Politiste, Politiste

Un nouveau Premier ministre vient d’être nommé au Mali après la démission du précédent suit au massacre de quelques 160 civils peuls dans le centre du pays. La situation du centre du pays met en exergue l’inadéquation des interventions militaires internationales, et notamment de l’intervention française, contre le « terrorisme ». Elle en est l’angle mort. Les enjeux sécuritaires représentent moins le cœur du problème que le symptôme de l’« État de distorsion » qui s’est instauré dans le Sahel, lors du passage d’un monde fluide d’empires à un monde d’États-nations territorialisés et bureaucratiques.

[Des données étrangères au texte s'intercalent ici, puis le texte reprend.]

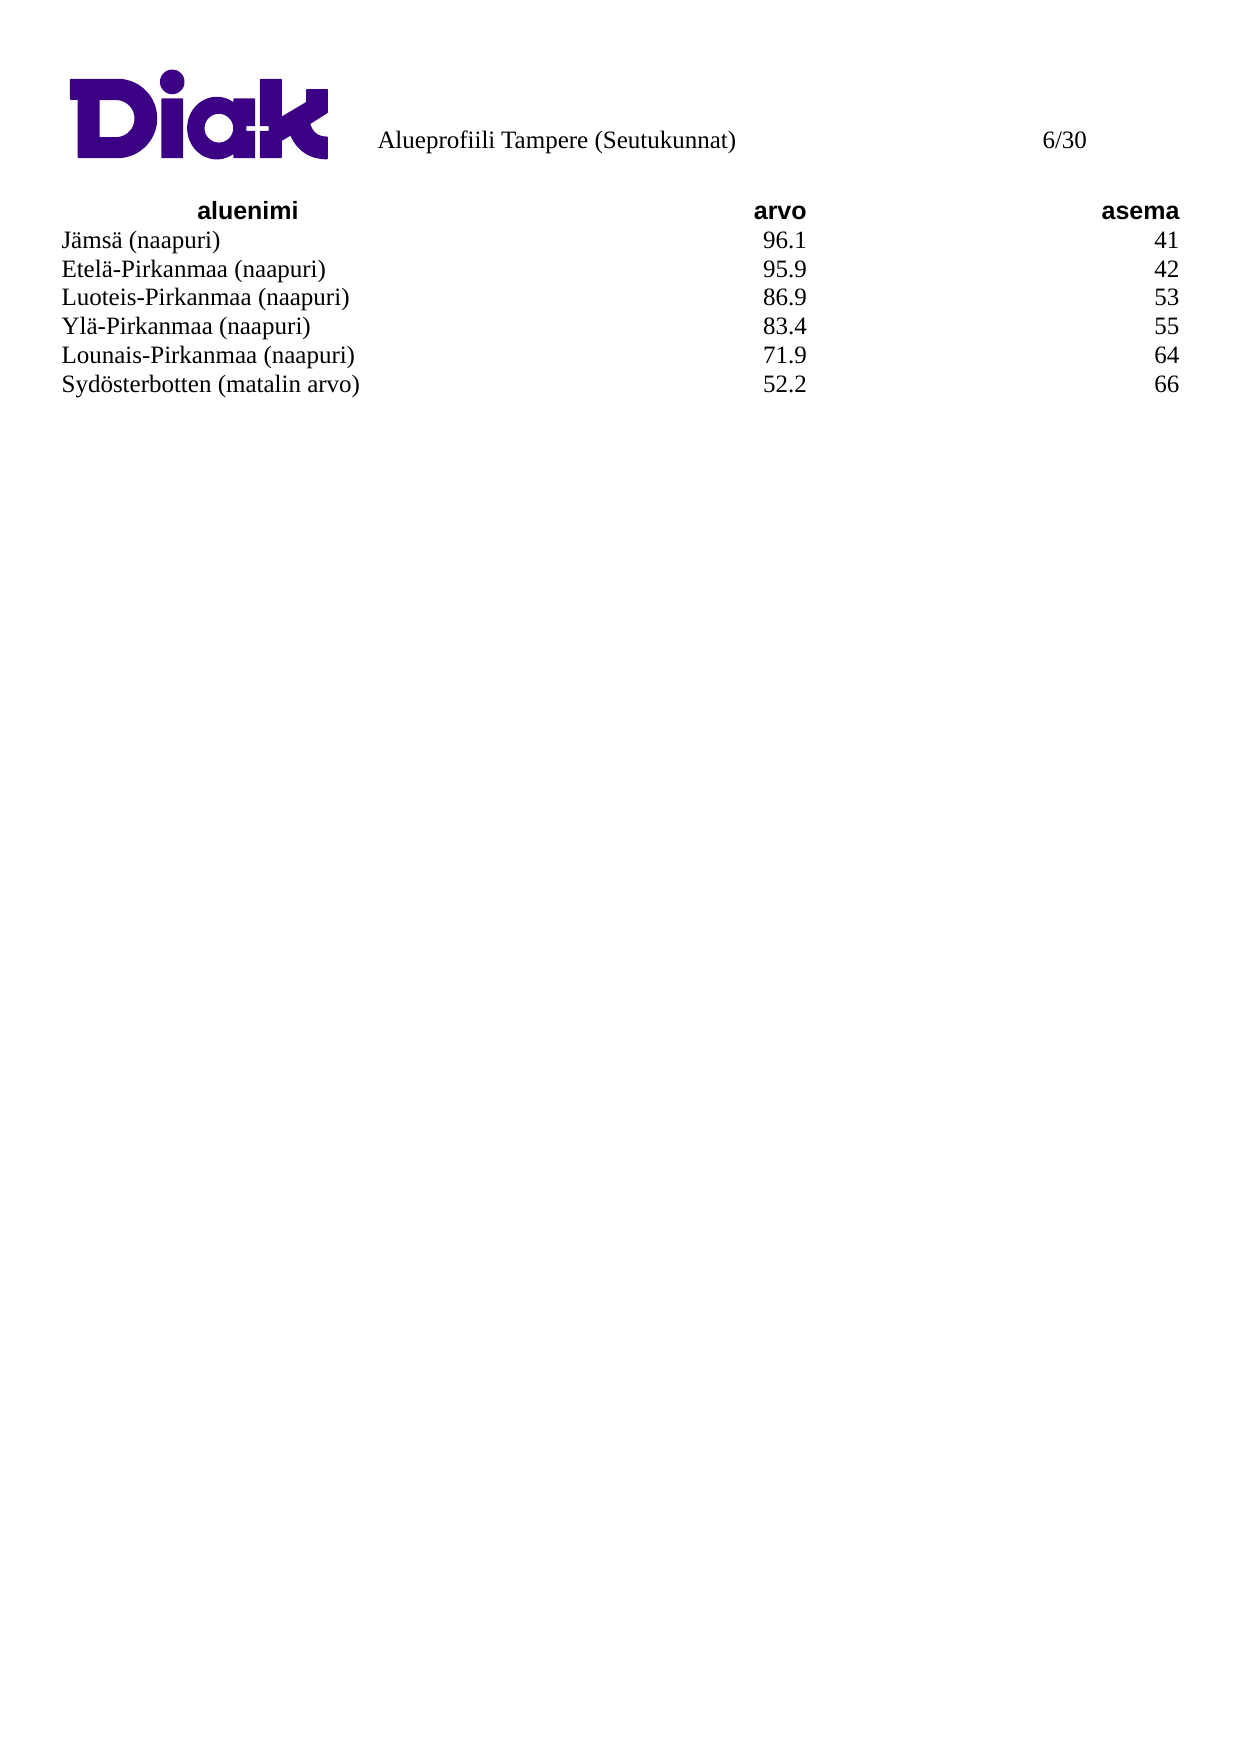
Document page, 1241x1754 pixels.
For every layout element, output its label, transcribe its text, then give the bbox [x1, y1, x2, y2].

table_header asema [806, 196, 1179, 225]
table_cell Luoteis-Pirkanmaa (naapuri) [61, 283, 434, 311]
table_cell 71.9 [434, 340, 806, 369]
table_cell 83.4 [434, 311, 806, 340]
table_cell 55 [806, 311, 1179, 340]
table_cell Jämsä (naapuri) [61, 225, 434, 254]
table_header arvo [434, 196, 806, 225]
table_cell 66 [806, 369, 1179, 397]
table_cell 95.9 [434, 254, 806, 282]
table_cell Etelä-Pirkanmaa (naapuri) [61, 254, 434, 282]
table_cell 96.1 [434, 225, 806, 254]
table_cell Ylä-Pirkanmaa (naapuri) [61, 311, 434, 340]
table_header aluenimi [61, 196, 434, 225]
table_cell 64 [806, 340, 1179, 369]
table_cell 53 [806, 283, 1179, 311]
table_cell Sydösterbotten (matalin arvo) [61, 369, 434, 397]
table_cell 52.2 [434, 369, 806, 397]
table_cell 86.9 [434, 283, 806, 311]
table_cell 42 [806, 254, 1179, 282]
table_cell 41 [806, 225, 1179, 254]
table_cell Lounais-Pirkanmaa (naapuri) [61, 340, 434, 369]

Le 26 mars, à la suite du massacre de plus de 160 civils, majoritairement peuls, dans le village d’Ogossagou, à proximité de Mopti – un carnage attribué aux miliciens d’autodéfense de Dana Amassagou liés aux confréries de chasseurs « traditionnels » dogons – le président de la Jeunesse de l’association Tabital Pulaaku cria au génocide :
« [Ces événements sont] sans précédents dans l’histoire du Mali, depuis la création de l’empire du Ghana, jusqu’à nos jours […] ; l’association Tabital Pulaaku invite tous les Maliens et toutes les Maliennes […] à marcher avec elle pour dire stop au génocide peul, car toutes les ethnies du Mali ont vécu en parfaite harmonie depuis des millénaires […]. Rappelez-vous que c’est exactement comme ça que certains pays africains ont connu petit à petit le génocide, notamment le Rwanda et le Burundi. Que Dieu nous en garde ».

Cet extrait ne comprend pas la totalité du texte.